Nutrien Ag Solutions has its agronomists in the field building crop plans with farmer customers, taking into account what the company knows today about availability and pricing, which change daily, said Jeff Tarsi, senior vice president of North America retail for the company.
“Yesterday, we had price changes on glyphosate, for instance, that were pretty substantial,” he said during Farm Journal’s latest “Farm Country Update” podcast.
Things are changing every day, every hour, he said.
“But we have to be flexible in our business, and our growers have to be flexible and they are flexible on a day-to-day basis,” he said.
The company can make changes to help growers mitigate supply issues, he said.
“We have alternatives, we know what those alternatives are and I feel comfortable with those alternatives,” he said.

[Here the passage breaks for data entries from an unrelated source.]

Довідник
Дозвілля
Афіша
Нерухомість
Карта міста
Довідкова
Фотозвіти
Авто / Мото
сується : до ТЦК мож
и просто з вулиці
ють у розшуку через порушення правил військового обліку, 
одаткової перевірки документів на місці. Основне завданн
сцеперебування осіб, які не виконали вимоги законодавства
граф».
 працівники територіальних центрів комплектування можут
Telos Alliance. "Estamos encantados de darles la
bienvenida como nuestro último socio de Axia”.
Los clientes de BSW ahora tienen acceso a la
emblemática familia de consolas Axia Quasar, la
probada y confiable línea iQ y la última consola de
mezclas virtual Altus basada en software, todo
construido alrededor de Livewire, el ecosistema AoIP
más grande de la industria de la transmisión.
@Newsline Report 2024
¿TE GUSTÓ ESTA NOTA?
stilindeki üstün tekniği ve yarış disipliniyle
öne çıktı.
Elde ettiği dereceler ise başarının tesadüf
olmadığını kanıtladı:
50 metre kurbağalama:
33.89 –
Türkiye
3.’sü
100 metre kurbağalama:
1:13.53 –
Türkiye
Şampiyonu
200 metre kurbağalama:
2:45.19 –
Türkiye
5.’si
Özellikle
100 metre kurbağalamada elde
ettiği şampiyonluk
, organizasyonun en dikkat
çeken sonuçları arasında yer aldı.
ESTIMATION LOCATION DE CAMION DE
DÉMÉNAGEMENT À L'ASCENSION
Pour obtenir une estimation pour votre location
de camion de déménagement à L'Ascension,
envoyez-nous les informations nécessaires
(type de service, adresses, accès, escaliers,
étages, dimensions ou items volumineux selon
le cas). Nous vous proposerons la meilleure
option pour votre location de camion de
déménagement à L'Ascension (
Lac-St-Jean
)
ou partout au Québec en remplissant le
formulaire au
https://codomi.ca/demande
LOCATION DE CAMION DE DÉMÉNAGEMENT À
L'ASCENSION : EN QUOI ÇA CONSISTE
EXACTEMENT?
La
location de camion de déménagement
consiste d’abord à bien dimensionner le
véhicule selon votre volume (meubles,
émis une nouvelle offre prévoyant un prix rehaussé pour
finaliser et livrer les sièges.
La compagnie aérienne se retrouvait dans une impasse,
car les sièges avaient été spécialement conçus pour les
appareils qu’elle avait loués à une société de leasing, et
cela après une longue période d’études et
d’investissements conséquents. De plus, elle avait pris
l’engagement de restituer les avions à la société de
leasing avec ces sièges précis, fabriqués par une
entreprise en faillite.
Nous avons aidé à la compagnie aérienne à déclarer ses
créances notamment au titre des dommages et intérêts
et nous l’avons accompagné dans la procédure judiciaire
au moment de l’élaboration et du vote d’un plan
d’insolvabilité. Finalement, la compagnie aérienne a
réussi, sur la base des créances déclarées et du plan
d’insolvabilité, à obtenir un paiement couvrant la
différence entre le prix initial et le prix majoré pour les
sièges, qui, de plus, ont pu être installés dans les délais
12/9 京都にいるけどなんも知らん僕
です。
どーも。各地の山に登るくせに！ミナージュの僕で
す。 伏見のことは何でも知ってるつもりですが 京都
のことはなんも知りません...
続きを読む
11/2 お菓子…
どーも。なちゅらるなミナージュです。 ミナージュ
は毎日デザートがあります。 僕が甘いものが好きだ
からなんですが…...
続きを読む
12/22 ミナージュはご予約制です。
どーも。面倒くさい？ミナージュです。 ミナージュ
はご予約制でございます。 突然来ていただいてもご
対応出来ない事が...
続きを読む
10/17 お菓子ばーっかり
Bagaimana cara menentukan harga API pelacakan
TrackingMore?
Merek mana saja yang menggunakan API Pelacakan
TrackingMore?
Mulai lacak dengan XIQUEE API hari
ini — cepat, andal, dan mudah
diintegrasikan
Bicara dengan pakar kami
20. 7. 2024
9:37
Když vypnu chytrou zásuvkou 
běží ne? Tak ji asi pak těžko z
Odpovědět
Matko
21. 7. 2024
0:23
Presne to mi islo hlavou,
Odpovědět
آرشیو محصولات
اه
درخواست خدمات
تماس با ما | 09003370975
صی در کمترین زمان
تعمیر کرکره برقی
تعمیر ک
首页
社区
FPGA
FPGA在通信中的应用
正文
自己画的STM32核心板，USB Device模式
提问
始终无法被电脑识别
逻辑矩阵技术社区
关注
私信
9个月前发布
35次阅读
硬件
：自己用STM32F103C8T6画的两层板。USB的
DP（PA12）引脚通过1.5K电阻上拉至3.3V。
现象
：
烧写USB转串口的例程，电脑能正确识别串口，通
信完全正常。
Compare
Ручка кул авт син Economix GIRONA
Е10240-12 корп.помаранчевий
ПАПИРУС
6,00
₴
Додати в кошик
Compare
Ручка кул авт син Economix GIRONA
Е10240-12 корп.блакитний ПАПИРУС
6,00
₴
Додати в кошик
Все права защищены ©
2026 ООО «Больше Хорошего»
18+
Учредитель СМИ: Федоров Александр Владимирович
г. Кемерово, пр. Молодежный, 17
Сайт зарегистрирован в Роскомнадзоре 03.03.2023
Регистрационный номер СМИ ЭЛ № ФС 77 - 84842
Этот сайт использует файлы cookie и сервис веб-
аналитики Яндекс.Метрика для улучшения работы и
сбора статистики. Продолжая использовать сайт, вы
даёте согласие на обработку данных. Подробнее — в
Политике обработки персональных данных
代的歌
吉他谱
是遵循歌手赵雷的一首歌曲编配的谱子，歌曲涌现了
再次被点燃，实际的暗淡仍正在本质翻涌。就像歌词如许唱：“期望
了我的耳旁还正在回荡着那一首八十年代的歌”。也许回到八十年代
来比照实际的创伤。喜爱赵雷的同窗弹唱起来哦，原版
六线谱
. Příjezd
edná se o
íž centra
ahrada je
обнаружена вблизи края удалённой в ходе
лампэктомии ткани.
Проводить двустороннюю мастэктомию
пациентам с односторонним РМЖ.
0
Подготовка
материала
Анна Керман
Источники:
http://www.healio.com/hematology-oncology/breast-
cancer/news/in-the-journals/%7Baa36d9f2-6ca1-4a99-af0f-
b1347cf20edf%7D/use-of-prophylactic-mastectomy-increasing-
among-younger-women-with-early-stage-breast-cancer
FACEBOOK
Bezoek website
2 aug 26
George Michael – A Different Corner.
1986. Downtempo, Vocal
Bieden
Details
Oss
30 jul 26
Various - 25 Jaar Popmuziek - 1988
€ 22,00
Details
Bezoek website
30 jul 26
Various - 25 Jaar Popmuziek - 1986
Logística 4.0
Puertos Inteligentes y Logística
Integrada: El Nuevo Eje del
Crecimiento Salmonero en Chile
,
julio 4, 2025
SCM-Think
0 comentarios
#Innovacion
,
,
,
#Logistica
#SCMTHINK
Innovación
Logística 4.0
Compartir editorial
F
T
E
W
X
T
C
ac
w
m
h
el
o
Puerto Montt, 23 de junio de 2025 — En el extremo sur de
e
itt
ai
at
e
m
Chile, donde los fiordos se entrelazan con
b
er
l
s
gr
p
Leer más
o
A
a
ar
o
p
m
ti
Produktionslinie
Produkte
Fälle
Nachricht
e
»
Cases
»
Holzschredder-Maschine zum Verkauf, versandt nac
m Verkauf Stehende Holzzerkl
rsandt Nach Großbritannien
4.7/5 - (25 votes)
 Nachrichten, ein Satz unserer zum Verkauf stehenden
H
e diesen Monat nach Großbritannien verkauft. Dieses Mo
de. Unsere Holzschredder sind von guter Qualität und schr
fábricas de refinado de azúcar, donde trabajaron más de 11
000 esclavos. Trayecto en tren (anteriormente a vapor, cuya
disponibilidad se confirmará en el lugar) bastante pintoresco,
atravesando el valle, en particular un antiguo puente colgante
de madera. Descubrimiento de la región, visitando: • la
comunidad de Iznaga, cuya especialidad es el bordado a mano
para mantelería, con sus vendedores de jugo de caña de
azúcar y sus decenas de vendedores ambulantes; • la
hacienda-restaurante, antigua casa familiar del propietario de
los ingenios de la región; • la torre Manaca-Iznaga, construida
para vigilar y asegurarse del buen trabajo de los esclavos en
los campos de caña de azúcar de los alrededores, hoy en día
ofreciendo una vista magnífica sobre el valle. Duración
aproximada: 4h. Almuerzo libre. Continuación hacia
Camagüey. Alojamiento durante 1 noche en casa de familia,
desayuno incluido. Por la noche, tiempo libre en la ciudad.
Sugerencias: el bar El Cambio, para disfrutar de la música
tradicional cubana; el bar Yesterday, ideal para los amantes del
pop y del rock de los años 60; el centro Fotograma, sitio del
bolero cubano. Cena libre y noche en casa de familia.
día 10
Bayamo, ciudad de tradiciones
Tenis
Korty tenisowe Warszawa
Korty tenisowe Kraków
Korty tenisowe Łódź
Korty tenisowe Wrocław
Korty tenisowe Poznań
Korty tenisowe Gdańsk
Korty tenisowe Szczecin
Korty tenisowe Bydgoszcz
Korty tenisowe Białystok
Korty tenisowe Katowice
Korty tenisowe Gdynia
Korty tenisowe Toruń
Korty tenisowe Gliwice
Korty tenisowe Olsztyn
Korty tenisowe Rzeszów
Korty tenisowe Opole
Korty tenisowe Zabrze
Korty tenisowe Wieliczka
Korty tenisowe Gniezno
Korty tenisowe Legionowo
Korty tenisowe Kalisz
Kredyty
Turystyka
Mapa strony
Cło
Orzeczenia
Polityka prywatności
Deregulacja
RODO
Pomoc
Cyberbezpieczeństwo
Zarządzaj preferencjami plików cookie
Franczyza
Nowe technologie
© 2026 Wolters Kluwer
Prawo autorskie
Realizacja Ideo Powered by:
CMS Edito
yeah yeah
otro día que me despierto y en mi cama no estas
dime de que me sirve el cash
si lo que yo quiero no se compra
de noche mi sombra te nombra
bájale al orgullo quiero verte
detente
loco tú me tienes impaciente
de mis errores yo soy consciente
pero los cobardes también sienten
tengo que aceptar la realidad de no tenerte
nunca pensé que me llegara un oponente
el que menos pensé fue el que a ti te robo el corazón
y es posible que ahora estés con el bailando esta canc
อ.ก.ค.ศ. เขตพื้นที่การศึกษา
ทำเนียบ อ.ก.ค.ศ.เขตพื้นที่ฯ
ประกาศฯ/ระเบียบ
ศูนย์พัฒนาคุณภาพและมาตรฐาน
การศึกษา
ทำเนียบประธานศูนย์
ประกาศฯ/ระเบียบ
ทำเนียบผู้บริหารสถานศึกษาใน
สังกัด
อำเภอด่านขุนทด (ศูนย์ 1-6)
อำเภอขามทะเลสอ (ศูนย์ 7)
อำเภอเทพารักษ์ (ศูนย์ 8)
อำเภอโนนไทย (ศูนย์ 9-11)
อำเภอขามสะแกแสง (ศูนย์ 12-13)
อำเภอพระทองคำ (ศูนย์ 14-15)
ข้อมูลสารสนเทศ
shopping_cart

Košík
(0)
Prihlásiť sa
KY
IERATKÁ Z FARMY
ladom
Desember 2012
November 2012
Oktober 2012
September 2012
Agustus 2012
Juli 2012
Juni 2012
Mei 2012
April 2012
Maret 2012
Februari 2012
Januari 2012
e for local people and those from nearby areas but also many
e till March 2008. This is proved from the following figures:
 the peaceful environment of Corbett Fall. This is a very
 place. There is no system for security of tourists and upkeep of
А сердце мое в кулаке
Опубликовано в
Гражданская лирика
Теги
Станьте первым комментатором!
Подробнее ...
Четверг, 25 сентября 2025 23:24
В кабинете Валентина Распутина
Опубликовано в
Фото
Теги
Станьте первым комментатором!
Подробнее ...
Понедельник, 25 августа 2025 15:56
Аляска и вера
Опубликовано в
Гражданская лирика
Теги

“I can’t emphasize strongly enough how important it is to get out ahead from a crop-planning standpoint and sit down and talk about what you’re planning on doing,” he said.
That way, suppliers can take the changes they know about and mitigate them, he said.
It’s important to keep in mind that despite supply chain issues, farmers still have options, said Allan Gray, director of the Center for Food and Agribusiness at Purdue University.
“This is not a dire situation where they’re not going to get anything done or are not going to be able to produce food,” he said.
“We’re going to do it differently. We’re going to choose active ingredients we haven’t used before. We’re going to do different kinds of production activities that we haven’t done before or haven’t thought about before,” he said.
From a farmer perspective, that might be a good thing. And it might be a good deal for suppliers, giving them opportunities to interact with farmers to think about solutions they might not have thought of before, he said.
What he worries about on the agribusiness side is that suppliers could end up in trouble if their farmer customer finds something else works as good as or better than product they’ve been selling, he said.
When suppliers are managing their inventory system, they’re worried about running out of stock or whether they can get a customer back once they’ve lost him, he said.
“And that’s why I think that within the industry there’s a fair amount of panic, including things like, you know, hoarding and over-ordering stock so we try to make sure that doesn’t happen to us,” he said.
It’s a natural reaction when suppliers are trying to figure out how to manage the situation, he said.